The Story
Why it exists.
The beginning
A Trace From a Sweet Kiss draws its name from the Eden narrative, the first kiss, the original intimacy, a feeling that transcends language. The brand describes it as transport: one soul moving into another's body and staying there. Eremin approached this not as a marketing concept but as an olfactory challenge. How do you make a kiss smell? Not the idea of one. The real thing. The result is a fragrance that doesn't play it safe. From the opening blackcurrant to the long floral heart, it builds as an experience rather than a impression. The house calls it a chapter, something to be read close to the skin, privately, rather than performed for a room.
Blackcurrant and vanilla is an unusual pairing in perfumery. Blackcurrant carries a natural tartness that can skew medicinal or synthetic on certain skin types, it's a note that demands discipline from the compounder. Here, it reads as deliberate rather than accidental. The vanilla doesn't sweeten the blackcurrant so much as anchor it, pulling the fruit's sharper edges into something rounder and more intentional. The white florals, jasmine, gardenia, tuberose, ylang-ylang, are not the quiet type. They arrive with presence and stay long past the opening has faded. This is the heart of the fragrance: lush, almost greedy in its fullness. In many compositions, white florals serve as a transitional layer.
The evolution
The blackcurrant arrives first, tart, dark, commanding attention for roughly 15 minutes before the florals take over. Once they arrive, they don't leave quickly.
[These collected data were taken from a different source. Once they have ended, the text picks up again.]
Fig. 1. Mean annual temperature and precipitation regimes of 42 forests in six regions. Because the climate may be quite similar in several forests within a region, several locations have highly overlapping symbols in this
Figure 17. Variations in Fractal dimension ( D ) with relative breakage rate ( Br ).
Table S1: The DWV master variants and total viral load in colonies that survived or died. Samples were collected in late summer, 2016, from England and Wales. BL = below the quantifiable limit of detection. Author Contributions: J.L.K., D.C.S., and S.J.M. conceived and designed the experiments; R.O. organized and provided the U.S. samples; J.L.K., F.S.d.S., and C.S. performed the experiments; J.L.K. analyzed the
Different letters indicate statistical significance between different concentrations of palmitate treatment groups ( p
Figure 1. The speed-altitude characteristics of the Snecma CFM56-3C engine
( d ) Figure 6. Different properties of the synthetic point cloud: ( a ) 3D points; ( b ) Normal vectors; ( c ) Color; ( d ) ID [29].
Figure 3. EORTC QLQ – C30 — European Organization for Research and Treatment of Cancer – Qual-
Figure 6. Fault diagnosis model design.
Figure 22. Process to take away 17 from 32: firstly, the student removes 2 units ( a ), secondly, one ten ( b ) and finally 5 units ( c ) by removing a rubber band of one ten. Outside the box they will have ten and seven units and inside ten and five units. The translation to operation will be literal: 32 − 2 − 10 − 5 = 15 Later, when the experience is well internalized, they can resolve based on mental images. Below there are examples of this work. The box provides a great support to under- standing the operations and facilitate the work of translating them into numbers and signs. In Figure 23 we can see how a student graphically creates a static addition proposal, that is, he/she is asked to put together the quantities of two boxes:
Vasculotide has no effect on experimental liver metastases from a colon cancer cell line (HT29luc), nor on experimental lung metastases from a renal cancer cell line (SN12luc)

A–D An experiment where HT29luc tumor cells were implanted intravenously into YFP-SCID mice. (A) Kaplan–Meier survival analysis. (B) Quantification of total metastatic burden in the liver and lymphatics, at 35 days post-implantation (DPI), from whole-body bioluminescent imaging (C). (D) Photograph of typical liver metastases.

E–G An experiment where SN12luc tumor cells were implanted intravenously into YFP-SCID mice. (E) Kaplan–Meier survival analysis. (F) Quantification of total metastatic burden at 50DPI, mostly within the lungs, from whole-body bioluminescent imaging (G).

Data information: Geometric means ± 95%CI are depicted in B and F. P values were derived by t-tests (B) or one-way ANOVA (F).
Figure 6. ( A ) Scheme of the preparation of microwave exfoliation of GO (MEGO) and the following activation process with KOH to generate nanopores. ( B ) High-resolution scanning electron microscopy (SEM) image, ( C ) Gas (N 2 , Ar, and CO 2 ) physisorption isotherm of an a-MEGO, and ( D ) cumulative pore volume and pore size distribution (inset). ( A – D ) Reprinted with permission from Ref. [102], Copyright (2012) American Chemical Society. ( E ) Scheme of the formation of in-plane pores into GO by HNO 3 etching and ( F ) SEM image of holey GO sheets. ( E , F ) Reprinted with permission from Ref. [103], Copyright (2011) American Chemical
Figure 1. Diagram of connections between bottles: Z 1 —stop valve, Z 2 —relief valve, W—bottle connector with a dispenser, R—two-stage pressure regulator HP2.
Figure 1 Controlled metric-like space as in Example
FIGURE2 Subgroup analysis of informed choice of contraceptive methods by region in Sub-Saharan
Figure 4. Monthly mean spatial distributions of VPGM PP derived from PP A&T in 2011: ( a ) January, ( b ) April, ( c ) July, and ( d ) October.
The jasmine, gardenia, and ylang-ylang persist through the heart phase, which lasts a good two to three hours on most skin types. The drydown is where the cedar and musk come into their own. They don't replace the florals so much as subordinate them. By the final hours, the scent has settled into something warm and close, the kind of fragrance that only someone standing beside you would detect. Not a room-filler. A skin-marker. On fabric, the story is different. The musk and cedar bond with cotton and wool in a way that extends the wearing considerably, sometimes detectable the next day, after a single application. This is a fragrance that rewards the patient.
Cultural impact
The fragrance resonates with collectors who seek complexity over easy charm. It's not a polite composition, the white florals are assertive, the sweetness is intentional, the longevity is real. Those who connect with it tend to connect deeply. Within niche perfume circles, it has earned a reputation as a statement piece that rewards patience and attention.